雑学せず。故に明らかなり。


 

風の人モード

あちこちに手を付けまくって、さらにそのほとんどについて深く掘り下げ手を加えなければならない、そうした課題が山積している、この宙ぶらりん状態が創造力を生み出す状態として相応しい。というのはひらめきを体験している経験上なのですが、それでも抱え込み過ぎてしまって積載オーバーかなあ、と感じることがあります。それが昨日までの状態、ということに気づいたのが昨日でした。

こうしたときに、その解決方法も心得ています。

昭和の碩学、安岡正篤(1898-1983)の書を読むというのが私のその方法です。

ちょうど良い訓戒の文章がありました。

タイトルの「雑学せず。故に明らかなり」は、中国の『文中子』から安岡先生が引用した言葉の一部です。

 

広く求めるとどうしても散漫になる。その一例が雑学であります。雑学すると、頭がこんがらがって雑駁になる。生命の一つの重要な特質は純一ということ、統一調和ということであります。

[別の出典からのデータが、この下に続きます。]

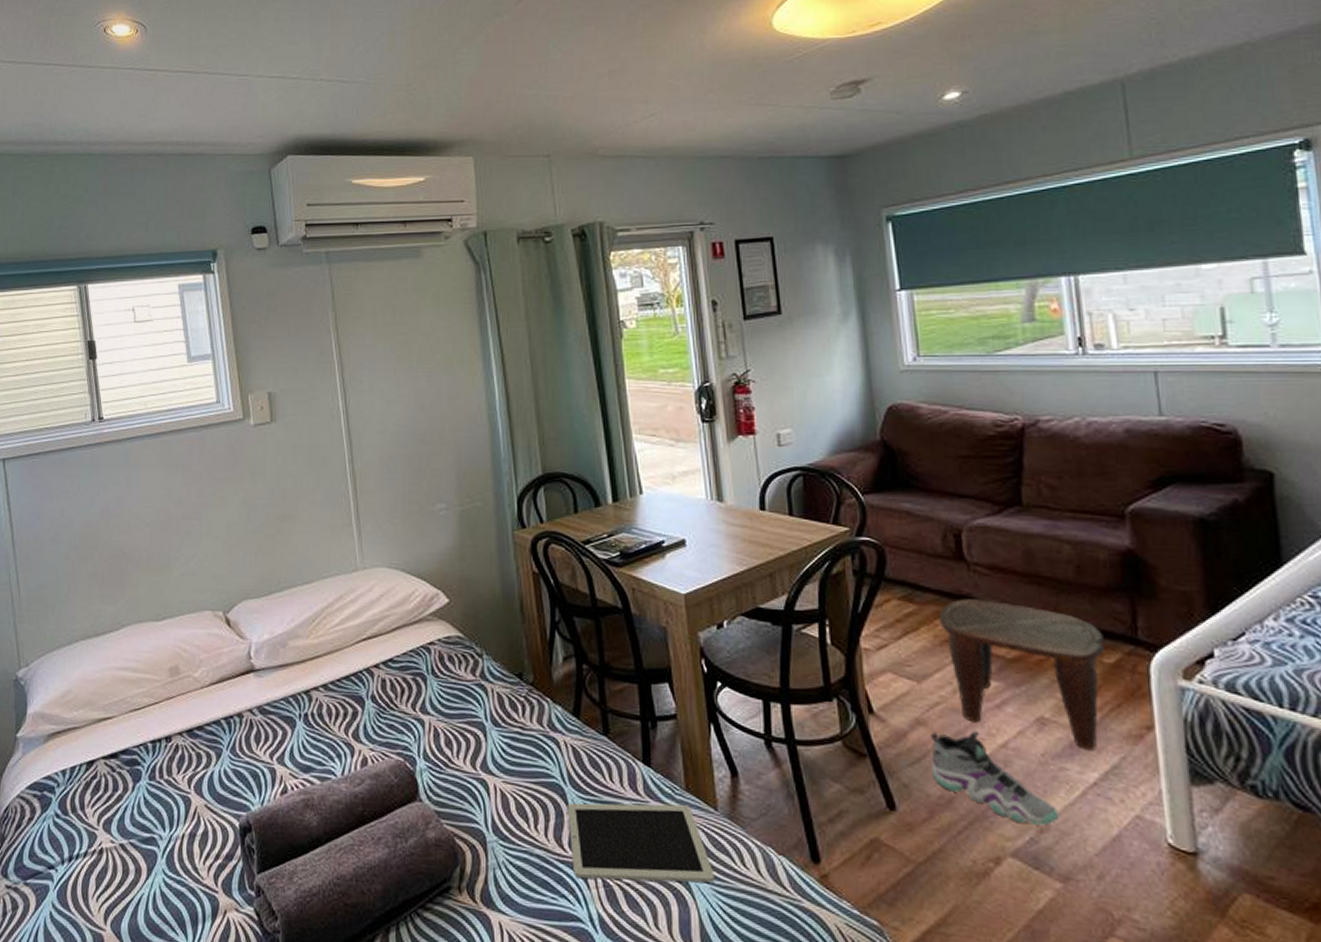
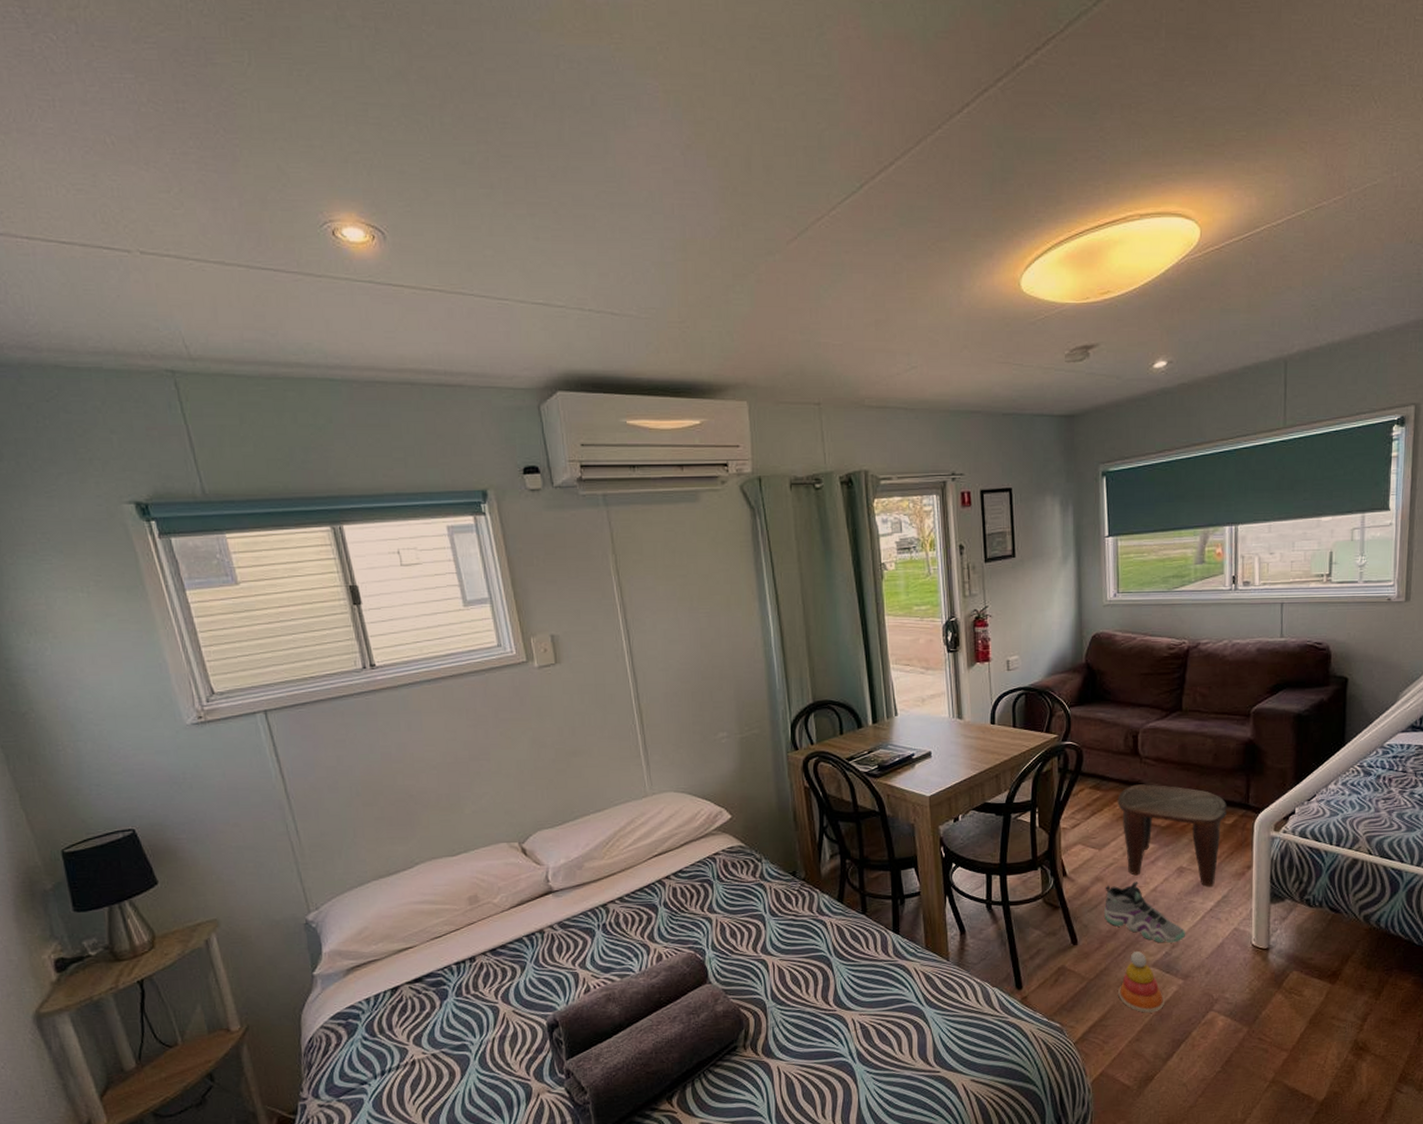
tablet: present [567,803,715,883] -> none [832,960,945,1025]
stacking toy: none [962,831,1037,926] -> present [1118,951,1166,1013]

だからわれわれの栄養にしても、よく消化するということが第一で、消化するとは、食物が身体や生命に統一調和することでありますから、消化を無視して摂取すれば、胃腸障害を起こして却って生命をおびやかすことになります。

それと同じで、雑学は精神の消化不良を起こす。過ぎると脳酸過多、脳潰瘍を起こす。酷くなると人格破産、精神分裂ということになる。

(安岡正篤著『人生と陽明学』)

 

散漫になって脳が疲れ、忘れてしまうことを脳が強制し、忘れてから数日後に雷光のように閃くのがクリエイションなのですが、20代のときと同じように何でもかんでもどんどん情報を入れ込み、次から次へとどんどん消化してくれると過信していたのでしょう。悔しいけれど、脳の疲労回復に少し時間がかかるようになりました。

さて、宙ぶらりんに散らかしまくった作業テーマの、どこから手を付けようかと全体的に俯瞰するとうんざりしてどうでもいいかとなる。いやまあ、どうでもいいんですけどね(苦笑) いやどうでもよくない!他人さまが絡んでいることは先行してちゃんとやらないとと、深く反省したふりをしている次第です(苦笑)

それは冗談としてまじめにちゃんとやります。

 

21世紀は情報が洪水のようにあふれていて、なおも洪水の量が増えている感じがします。情報の取捨選択というよりも、強い意志をもって「好奇心よ、静まれ!」と。

特に、自分の魂が汚れてしまうようなイメージの情報は避けた方が良い。

雑事に思考を使わない。節約し、その分を大切なところに注力する。

言うは易く行うは難し。自力では難しい時があります。

ここ数日は一日20分くらい安岡先生にお世話になり、改めて自分に一本の筋を通そうと思っている次第です。同時に、鼓舞されようと。